Feel free to discuss in the comments!



  1. Hi Julia!
    I love the layout of your page and the balance between visuals and information. It has such a nice flow. I think you brought up many great points, and it is definitely a good question to ask whether big cities like NYC will go back to how they were pre-covid. I think that covid will definitely have a long-lasting effect on how people live, and can definitely see many practices staying with us even as covid gets better. Like mask-wearing, and avoiding big groups especially in times like flu season.

    1. Hey Stella!
      I completely agree with what you said about the comeback to pre-covid normalcy. I really do believe that in times such as flu season there will be much more precautions taken not only as a consequence to covid itself but also as a consequence to the social impact that covid has had in our societies. Thank you for your feedback!

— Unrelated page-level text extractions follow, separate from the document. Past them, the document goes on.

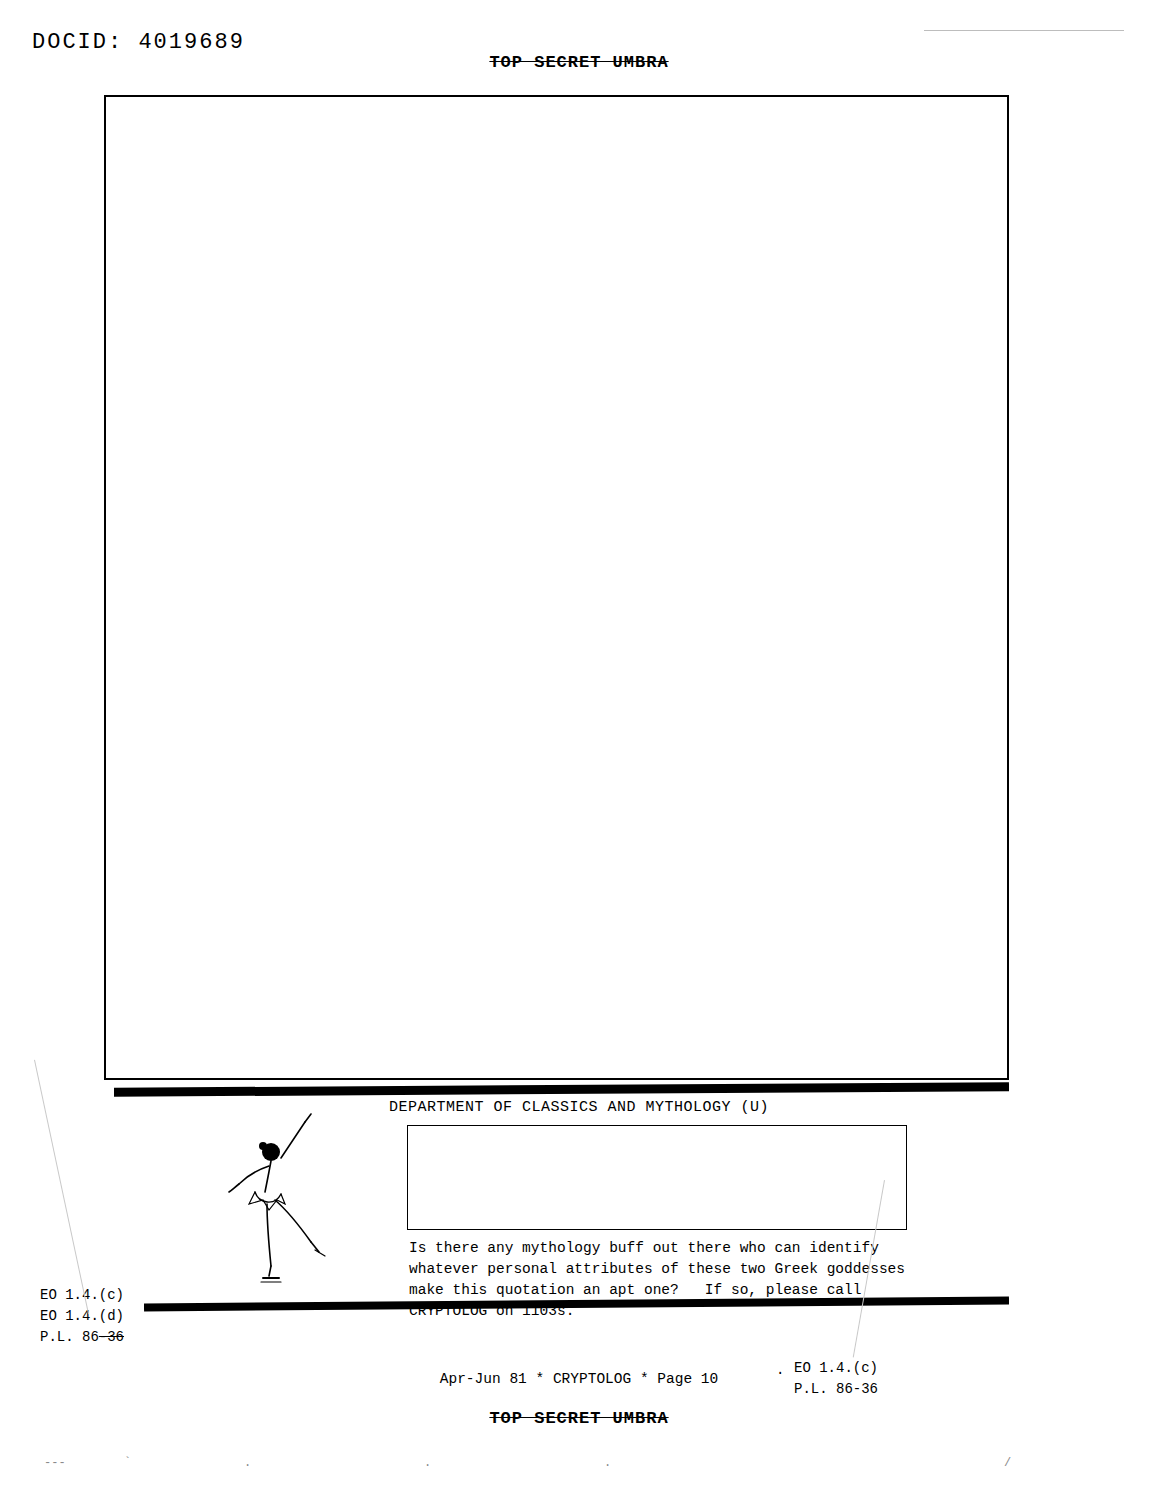DOCID: 4019689
TOP SECRET UMBRA
DEPARTMENT OF CLASSICS AND MYTHOLOGY (U)
Is there any mythology buff out there who can identify
whatever personal attributes of these two Greek goddesses
make this quotation an apt one? If so, please call
CRYPTOLOG on 1103s.
EO 1.4.(c)
EO 1.4.(d)
P.L. 86-36
Apr-Jun 81 * CRYPTOLOG * Page 10
. EO 1.4.(c)
P.L. 86-36
TOP SECRET UMBRA
--- ` . . . /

  2. Julia, I thought it was really interesting how your project orbited not only around the general effects of the pandemic but specifically how the pandemic affected art. It’s a great way to incorporate what you learnt throughout your GOA photography course and a modern issue that has completely transfigured our lives into something we could have never foreseen. Your photographs look extremely professional and really capture the essence of the message you are trying to portray through them. Great work!

    1. Hello Lulwah!
      Thank you so much for your great feedback. The impact of covid-19 on art is something that is definitely not talked about enough. I believe that covid has been the main catalyst for the reformation of “modern art” in the city, as it has led to a gigantic increase in street art and poster/sticker design. All museums in the city were closed for a really long time (and some still are closed), this led to people manifesting their love for art in other public spaces, such as parks and crosswalks! I’m glad you took an interest in this!